_TASK DIRECTIONS_. Please reproduce every entry, keeping each one exact.

(Extracted page text data)

========================================

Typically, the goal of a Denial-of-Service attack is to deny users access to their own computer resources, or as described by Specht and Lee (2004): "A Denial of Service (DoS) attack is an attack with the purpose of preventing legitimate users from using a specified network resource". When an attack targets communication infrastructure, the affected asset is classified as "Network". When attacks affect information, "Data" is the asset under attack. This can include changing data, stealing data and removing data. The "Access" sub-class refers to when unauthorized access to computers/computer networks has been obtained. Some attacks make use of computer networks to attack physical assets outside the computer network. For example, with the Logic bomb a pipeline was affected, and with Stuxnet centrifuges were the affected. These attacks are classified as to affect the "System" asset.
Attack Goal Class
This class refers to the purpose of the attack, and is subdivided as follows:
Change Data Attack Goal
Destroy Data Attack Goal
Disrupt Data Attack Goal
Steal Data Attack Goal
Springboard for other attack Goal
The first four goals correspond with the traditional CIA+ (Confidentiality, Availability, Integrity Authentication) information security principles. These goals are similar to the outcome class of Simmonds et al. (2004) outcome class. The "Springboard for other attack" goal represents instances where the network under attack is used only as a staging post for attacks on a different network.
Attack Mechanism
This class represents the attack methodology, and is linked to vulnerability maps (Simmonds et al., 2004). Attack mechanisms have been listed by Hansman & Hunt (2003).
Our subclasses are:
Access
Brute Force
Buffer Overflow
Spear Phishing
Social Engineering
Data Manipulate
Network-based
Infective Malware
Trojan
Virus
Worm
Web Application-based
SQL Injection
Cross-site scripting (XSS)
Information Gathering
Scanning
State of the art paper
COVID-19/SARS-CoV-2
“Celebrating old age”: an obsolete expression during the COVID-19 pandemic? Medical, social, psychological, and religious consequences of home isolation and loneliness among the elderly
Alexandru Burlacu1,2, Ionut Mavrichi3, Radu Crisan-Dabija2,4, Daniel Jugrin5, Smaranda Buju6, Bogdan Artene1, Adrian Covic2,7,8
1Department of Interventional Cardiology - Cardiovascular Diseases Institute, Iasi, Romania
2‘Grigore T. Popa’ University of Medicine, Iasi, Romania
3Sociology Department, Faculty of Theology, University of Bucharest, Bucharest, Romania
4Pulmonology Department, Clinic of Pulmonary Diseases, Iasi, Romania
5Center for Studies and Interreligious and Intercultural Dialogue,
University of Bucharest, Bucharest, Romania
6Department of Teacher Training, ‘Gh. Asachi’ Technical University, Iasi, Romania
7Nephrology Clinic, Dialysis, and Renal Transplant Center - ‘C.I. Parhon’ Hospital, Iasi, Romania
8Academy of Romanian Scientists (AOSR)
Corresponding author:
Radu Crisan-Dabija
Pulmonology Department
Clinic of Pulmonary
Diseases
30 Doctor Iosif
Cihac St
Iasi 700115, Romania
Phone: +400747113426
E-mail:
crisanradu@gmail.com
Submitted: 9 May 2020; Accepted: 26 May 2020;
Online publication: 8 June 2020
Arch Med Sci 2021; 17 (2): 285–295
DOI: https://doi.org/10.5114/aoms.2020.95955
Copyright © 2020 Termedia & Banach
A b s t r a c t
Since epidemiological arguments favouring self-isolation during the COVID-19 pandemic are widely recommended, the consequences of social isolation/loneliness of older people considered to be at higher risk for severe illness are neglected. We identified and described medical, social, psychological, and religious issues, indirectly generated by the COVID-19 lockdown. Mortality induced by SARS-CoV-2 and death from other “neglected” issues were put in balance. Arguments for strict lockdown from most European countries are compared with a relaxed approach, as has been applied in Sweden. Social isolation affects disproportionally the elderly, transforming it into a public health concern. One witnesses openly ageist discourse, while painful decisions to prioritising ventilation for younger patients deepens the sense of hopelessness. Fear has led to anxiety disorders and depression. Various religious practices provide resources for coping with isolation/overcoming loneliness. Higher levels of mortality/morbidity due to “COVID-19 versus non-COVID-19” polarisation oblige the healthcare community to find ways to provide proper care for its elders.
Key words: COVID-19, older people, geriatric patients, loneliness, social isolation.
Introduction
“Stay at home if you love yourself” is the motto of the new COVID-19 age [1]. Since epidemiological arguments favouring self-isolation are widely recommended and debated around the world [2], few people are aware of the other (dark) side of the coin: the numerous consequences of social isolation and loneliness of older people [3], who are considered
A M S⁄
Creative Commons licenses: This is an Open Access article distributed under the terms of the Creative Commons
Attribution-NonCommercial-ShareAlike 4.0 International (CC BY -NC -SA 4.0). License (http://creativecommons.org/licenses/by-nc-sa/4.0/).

========================================

_WRITTEN ANSWER_.
Typically, the goal of a Denial-of-Service attack is to deny users access to their own computer resources, or as described by Specht and Lee (2004): "A Denial of Service (DoS) attack is an attack with the purpose of preventing legitimate users from using a specified network resource". When an attack targets communication infrastructure, the affected asset is classified as "Network". When attacks affect information, "Data" is the asset under attack. This can include changing data, stealing data and removing data. The "Access" sub-class refers to when unauthorized access to computers/computer networks has been obtained. Some attacks make use of computer networks to attack physical assets outside the computer network. For example, with the Logic bomb a pipeline was affected, and with Stuxnet centrifuges were the affected. These attacks are classified as to affect the "System" asset.
Attack Goal Class
This class refers to the purpose of the attack, and is subdivided as follows:
Change Data Attack Goal
Destroy Data Attack Goal
Disrupt Data Attack Goal
Steal Data Attack Goal
Springboard for other attack Goal
The first four goals correspond with the traditional CIA+ (Confidentiality, Availability, Integrity Authentication) information security principles. These goals are similar to the outcome class of Simmonds et al. (2004) outcome class. The "Springboard for other attack" goal represents instances where the network under attack is used only as a staging post for attacks on a different network.
Attack Mechanism
This class represents the attack methodology, and is linked to vulnerability maps (Simmonds et al., 2004). Attack mechanisms have been listed by Hansman & Hunt (2003).
Our subclasses are:
Access
Brute Force
Buffer Overflow
Spear Phishing
Social Engineering
Data Manipulate
Network-based
Infective Malware
Trojan
Virus
Worm
Web Application-based
SQL Injection
Cross-site scripting (XSS)
Information Gathering
Scanning
State of the art paper
COVID-19/SARS-CoV-2
“Celebrating old age”: an obsolete expression during the COVID-19 pandemic? Medical, social, psychological, and religious consequences of home isolation and loneliness among the elderly
Alexandru Burlacu1,2, Ionut Mavrichi3, Radu Crisan-Dabija2,4, Daniel Jugrin5, Smaranda Buju6, Bogdan Artene1, Adrian Covic2,7,8
1Department of Interventional Cardiology - Cardiovascular Diseases Institute, Iasi, Romania
2‘Grigore T. Popa’ University of Medicine, Iasi, Romania
3Sociology Department, Faculty of Theology, University of Bucharest, Bucharest, Romania
4Pulmonology Department, Clinic of Pulmonary Diseases, Iasi, Romania
5Center for Studies and Interreligious and Intercultural Dialogue,
University of Bucharest, Bucharest, Romania
6Department of Teacher Training, ‘Gh. Asachi’ Technical University, Iasi, Romania
7Nephrology Clinic, Dialysis, and Renal Transplant Center - ‘C.I. Parhon’ Hospital, Iasi, Romania
8Academy of Romanian Scientists (AOSR)
Corresponding author:
Radu Crisan-Dabija
Pulmonology Department
Clinic of Pulmonary
Diseases
30 Doctor Iosif
Cihac St
Iasi 700115, Romania
Phone: +400747113426
E-mail:
crisanradu@gmail.com
Submitted: 9 May 2020; Accepted: 26 May 2020;
Online publication: 8 June 2020
Arch Med Sci 2021; 17 (2): 285–295
DOI: https://doi.org/10.5114/aoms.2020.95955
Copyright © 2020 Termedia & Banach
A b s t r a c t
Since epidemiological arguments favouring self-isolation during the COVID-19 pandemic are widely recommended, the consequences of social isolation/loneliness of older people considered to be at higher risk for severe illness are neglected. We identified and described medical, social, psychological, and religious issues, indirectly generated by the COVID-19 lockdown. Mortality induced by SARS-CoV-2 and death from other “neglected” issues were put in balance. Arguments for strict lockdown from most European countries are compared with a relaxed approach, as has been applied in Sweden. Social isolation affects disproportionally the elderly, transforming it into a public health concern. One witnesses openly ageist discourse, while painful decisions to prioritising ventilation for younger patients deepens the sense of hopelessness. Fear has led to anxiety disorders and depression. Various religious practices provide resources for coping with isolation/overcoming loneliness. Higher levels of mortality/morbidity due to “COVID-19 versus non-COVID-19” polarisation oblige the healthcare community to find ways to provide proper care for its elders.
Key words: COVID-19, older people, geriatric patients, loneliness, social isolation.
Introduction
“Stay at home if you love yourself” is the motto of the new COVID-19 age [1]. Since epidemiological arguments favouring self-isolation are widely recommended and debated around the world [2], few people are aware of the other (dark) side of the coin: the numerous consequences of social isolation and loneliness of older people [3], who are considered
A M S⁄
Creative Commons licenses: This is an Open Access article distributed under the terms of the Creative Commons
Attribution-NonCommercial-ShareAlike 4.0 International (CC BY -NC -SA 4.0). License (http://creativecommons.org/licenses/by-nc-sa/4.0/).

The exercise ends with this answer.